The Environment Bill returned to the House of Commons last week to continue its journey to becoming UK law.
Following one day of debate at report stage, the government has decided to postpone the progress of the Bill until the next parliamentary session, which is expected to begin after a Queen’s Speech and State Opening of Parliament in May.
Defra says Ministers are still committed to passing the legislation, but the COVID-19 pandemic has put growing pressure on the parliamentary timetable, which has reduced the amount of time in Parliament to scrutinise it properly.
Environment Minister Rebecca Pow said:
“We remain fully committed to the Environment Bill as a key part of delivering the Government’s manifesto commitment to create the most ambitious environmental programme of any country on Earth.”
Responding to the news, an NFU Spokesperson said:
“The Environment Bill is an important piece of legislation and the NFU looks forward to working with MPs and Peers when the Bill returns after the start of the next Parliamentary session later this year.”
Amendments to the Bill were debated on Tuesday 26 January 2021 but the Bill is now expected to return in the next parliamentary session, in the Spring.
On the delay to the Bill, Ms Pow said:
“Carrying over the Bill to the next session does not diminish our ambition for our environment in any way – with Report Stage recommencing early in the Second Session and Royal Assent expected in the Autumn.”

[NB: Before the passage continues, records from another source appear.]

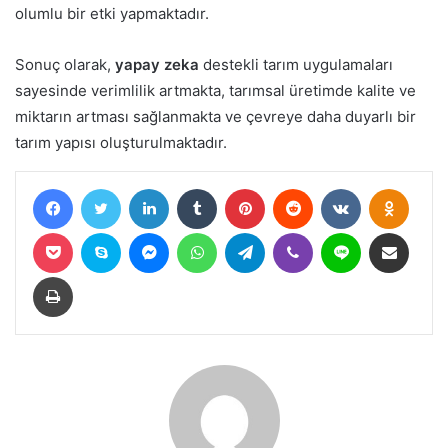
olumlu bir etki yapmaktadır.
Sonuç olarak,
yapay zeka
destekli tarım uygulamaları
sayesinde verimlilik artmakta, tarımsal üretimde kalite ve
miktarın artması sağlanmakta ve çevreye daha duyarlı bir
tarım yapısı oluşturulmaktadır.
Facebook
Twitter
LinkedIn
Tumblr
Pinterest
Reddit
VKontakte
Odnokl
Pocket
Skype
Messenger
WhatsApp
Telegram
Viber
Line
E-Posta ile paylaş
Yazdır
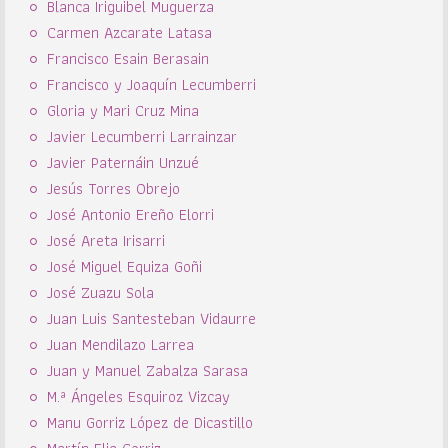
Blanca Iriguibel Muguerza
Carmen Azcarate Latasa
Francisco Esain Berasain
Francisco y Joaquín Lecumberri
Gloria y Mari Cruz Mina
Javier Lecumberri Larrainzar
Javier Paternáin Unzué
Jesús Torres Obrejo
José Antonio Ereño Elorri
José Areta Irisarri
José Miguel Equiza Goñi
José Zuazu Sola
Juan Luis Santesteban Vidaurre
Juan Mendilazo Larrea
Juan y Manuel Zabalza Sarasa
M.ª Ángeles Esquiroz Vizcay
Manu Gorriz López de Dicastillo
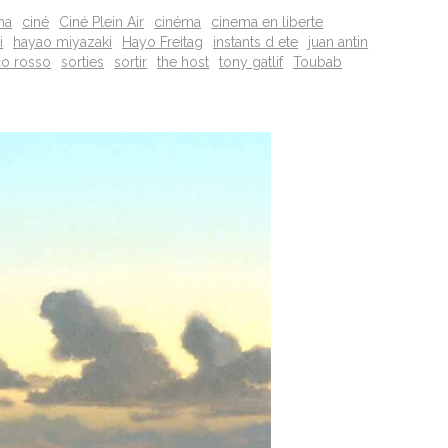
ma
ciné
Ciné Plein Air
cinéma
cinema en liberte
i
hayao miyazaki
Hayo Freitag
instants d ete
juan antin
o rosso
sorties
sortir
the host
tony gatlif
Toubab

More information on the Bill’s return will be posted on NFUonline in due course. In the meantime, NFU advisers will be working with MPs and peers to influence the passage of the Environment Bill and help to shape the accompanying legislative guidance.

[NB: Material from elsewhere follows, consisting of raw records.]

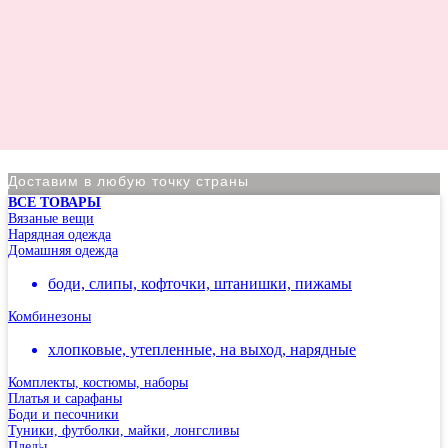
Доставим в любую точку страны
ВСЕ ТОВАРЫ
По Москве курьер в день оформления заказа
Вязаные вещи
Нарядная одежда
Вы на сайте Московского филиала
Домашняя одежда
-5% на первый заказ (товар на скидках не участвует в
боди, слипы, кофточки, штанишки, пижамы
акции)
Комбинезоны
Адрес: г.Москва, мкр Северное Чертаново 1А,
м.Чертановская.
хлопковые, утепленные, на выход, нарядные
Комплекты, костюмы, наборы
Платья и сарафаны
Боди и песочники
Туники, футболки, майки, лонгсливы
Пледы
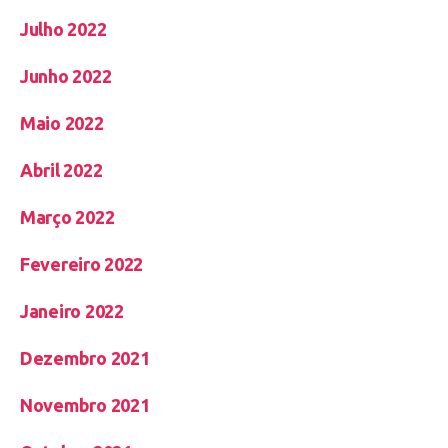
Julho 2022
Junho 2022
Maio 2022
Abril 2022
Março 2022
Fevereiro 2022
Janeiro 2022
Dezembro 2021
Novembro 2021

The Labour Party tabled an amendment to the Bill relating to the emergency exemption process for plant protection products. The amendment placed a requirement on ministers to allow parliamentary scrutiny of pesticide exemptions.

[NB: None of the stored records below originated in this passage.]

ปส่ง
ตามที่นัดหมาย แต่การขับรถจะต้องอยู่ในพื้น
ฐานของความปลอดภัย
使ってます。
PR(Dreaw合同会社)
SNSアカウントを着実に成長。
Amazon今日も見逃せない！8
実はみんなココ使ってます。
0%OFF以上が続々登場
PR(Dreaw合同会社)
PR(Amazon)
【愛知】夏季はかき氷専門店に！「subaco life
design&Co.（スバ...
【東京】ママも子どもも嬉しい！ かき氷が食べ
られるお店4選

Emergency exemptions are a commonly used part of Regulation (EC) 1107/2009 (Article 53) – now UK law. They enable countries to permit the temporary use of plant protection products, not otherwise authorised, in response to plant protection emergencies.
The NFU does not support the amendment, and ahead of the debate, the NFU briefed MPs on why we believe this amendment is not needed.
The amendment was defeated during the debate in the commons, 366 votes to 221, so this part of the Bill was not changed.